Please transcribe the entries below exactly and leave out every picture.

- _Material for the task_
-*-*-
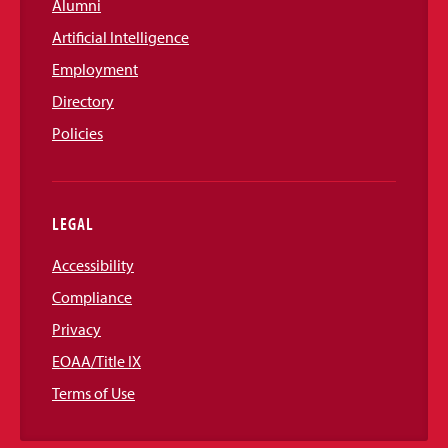
Alumni
Artificial Intelligence
Employment
Directory
Policies
LEGAL
Accessibility
Compliance
Privacy
EOAA/Title IX
Terms of Use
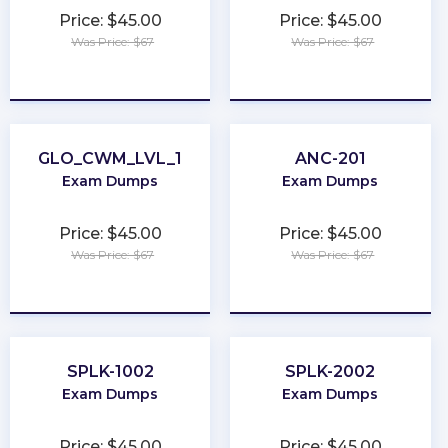
Price: $45.00
Price: $45.00
Was Price: $67
Was Price: $67
★
★
★
★
★
★
★
★
★
★
GLO_CWM_LVL_1
ANC-201
Exam Dumps
Exam Dumps
Price: $45.00
Price: $45.00
Was Price: $67
Was Price: $67
★
★
★
★
★
★
★
★
★
★
SPLK-1002
SPLK-2002
Exam Dumps
Exam Dumps
Price: $45.00
Price: $45.00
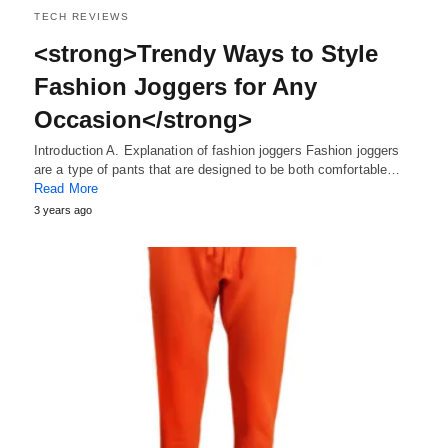
TECH REVIEWS
<strong>Trendy Ways to Style
Fashion Joggers for Any
Occasion</strong>
Introduction A. Explanation of fashion joggers Fashion joggers
are a type of pants that are designed to be both comfortable…
Read More
3 years ago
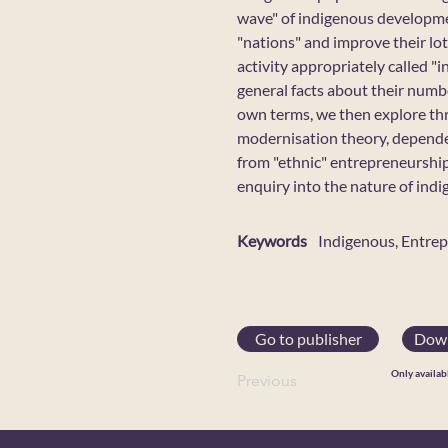
wave" of indigenous development
"nations" and improve their lot
activity appropriately called 
general facts about their numbe
own terms, we then explore th
modernisation theory, dependen
from "ethnic" entrepreneurship
enquiry into the nature of ind
Keywords
Indigenous, Entre
Go to publisher
Down
Only availab
Previous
-*-*-
- _Task response_
Alumni
Artificial Intelligence
Employment
Directory
Policies
LEGAL
Accessibility
Compliance
Privacy
EOAA/Title IX
Terms of Use
Price: $45.00
Price: $45.00
Was Price: $67
Was Price: $67
★
★
★
★
★
★
★
★
★
★
GLO_CWM_LVL_1
ANC-201
Exam Dumps
Exam Dumps
Price: $45.00
Price: $45.00
Was Price: $67
Was Price: $67
★
★
★
★
★
★
★
★
★
★
SPLK-1002
SPLK-2002
Exam Dumps
Exam Dumps
Price: $45.00
Price: $45.00
TECH REVIEWS
<strong>Trendy Ways to Style
Fashion Joggers for Any
Occasion</strong>
Introduction A. Explanation of fashion joggers Fashion joggers
are a type of pants that are designed to be both comfortable…
Read More
3 years ago
wave" of indigenous development
"nations" and improve their lot
activity appropriately called 
general facts about their numbe
own terms, we then explore th
modernisation theory, dependen
from "ethnic" entrepreneurship
enquiry into the nature of ind
Keywords
Indigenous, Entre
Go to publisher
Down
Only availab
Previous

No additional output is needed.